Doing What You’re Told
“Wives, submit to your husbands, as is fitting in the Lord. Husbands, love your wives, and do not be harsh with them. Children, obey your parents in everything, for this pleases the Lord. Fathers, do not provoke your children, lest they become discouraged. Bondservants, obey in everything those who are your earthly masters, not by way of eye-service, as people-pleasers, but with sincerity of heart, fearing the Lord” (Colossians 3:18-22).
Here is passage that lots of men like to quote to their wives, and parents throw at their children, and employers throw at their employees. But this is not how this passage should be used.
Have you ever wondered why Paul wrote these things? This is one of those passages where we don’t usually ask why Paul wrote it. We just throw it around to get others to do what we want. But let me suggest that Paul’s reason for writing this is rather simple. These are the areas of relationship where we struggle the most.
Wives have trouble submitting to their husbands. Husbands have great trouble expressing love to their wives and a way wives need or want. Children disobey, often. Fathers can be harsh with their kids. Employees often fool around on the job or not work diligently. These are the greatest struggles we have in these relationships. If there were greater struggles, Paul would have mentioned them. But he didn’t. He zoned in on the toughest problems we have and encouraged us to repent and do the things that bring the greatest pleasure to the Lord, “For this pleases the Lord.”
Wives don’t mind submitting to a husband that is expressive in his love for his wife. Husbands find it easier to love their wives who submit to them in some fashion. These are cyclical things. Kids will alway rebel a little, but when their parents treat them fairly and compassionately, kids can come around. And an employer who treats his employees rightly may see a happy workforce.

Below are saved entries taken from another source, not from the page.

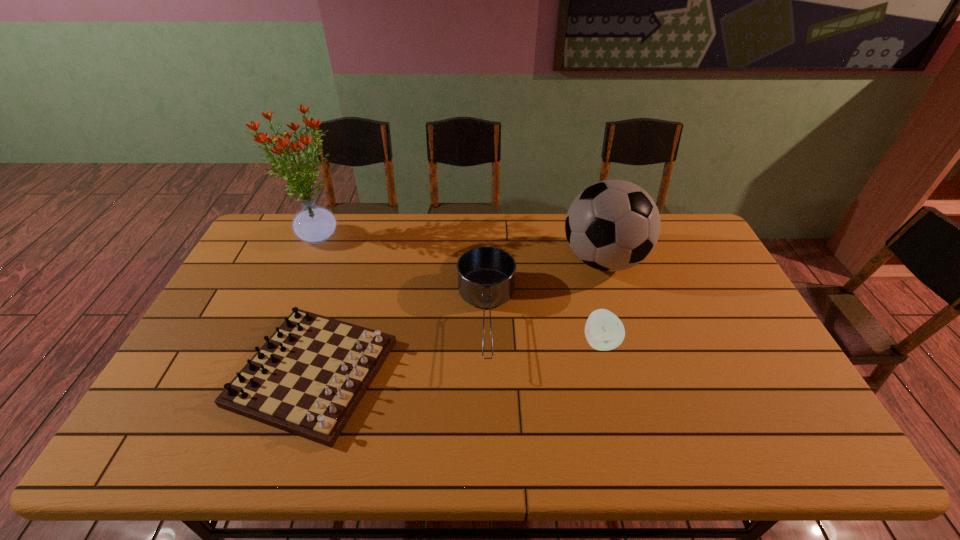
In the image, there is a desktop. At what (x,y) coordinates should I click in order to perform the action: click on vacant space at the right edge. Please return your answer as a coordinate pair (x, y). This screenshot has height=540, width=960. Looking at the image, I should click on (733, 350).

At what (x,y) coordinates should I click in order to perform the action: click on free space at the near left corner of the desktop. Please return your answer as a coordinate pair (x, y). The image size is (960, 540). Looking at the image, I should click on (170, 458).

This screenshot has height=540, width=960. I want to click on vacant space at the far right corner of the desktop, so click(x=668, y=227).

Locate an element on the screen. The width and height of the screenshot is (960, 540). vacant area between the fourth shortest object and the saucepan is located at coordinates (545, 289).

What are the coordinates of `blank region between the apple and the chessboard` in the screenshot? It's located at (457, 357).

Image resolution: width=960 pixels, height=540 pixels. In order to click on free space between the flower arrangement and the chessboard in this screenshot , I will do `click(317, 303)`.

In order to click on free spot between the chessboard and the second tallest object in this screenshot , I will do `click(458, 316)`.

Find the location of `free point between the fourth shortest object and the apple`. free point between the fourth shortest object and the apple is located at coordinates (602, 301).

You are a GUI agent. You are given a task and a screenshot of the screen. Output one action in this format:
    pyautogui.click(x=<x>, y=<y>)
    Task: Click on the vacant region between the apple and the shortest object
    
    Given the screenshot: What is the action you would take?
    pyautogui.click(x=457, y=357)

You are a GUI agent. You are given a task and a screenshot of the screen. Output one action in this format:
    pyautogui.click(x=<x>, y=<y>)
    Task: Click on the free space between the tallest object and the third object from left to right
    This screenshot has height=540, width=960.
    Given the screenshot: What is the action you would take?
    pyautogui.click(x=403, y=276)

Now, some of this seems simplistic. The sin nature always gets in the way. But, that is why Paul mentioned these things. Treating our relationships rightly can lead to peace. Paul is not saying these things will happen every time. But he is giving us a model for our behavior in our most important relationships.
“[Give] thanks always and for everything to God the Father in the name of our Lord Jesus Christ, submitting to one another out of reverence for Christ” (Ephesians 5:20-21).
Do you do these things? It’s rather simple, but it’s also profound. Examine your relationships. How can you make these simple yet powerful commands a part of all your relationships?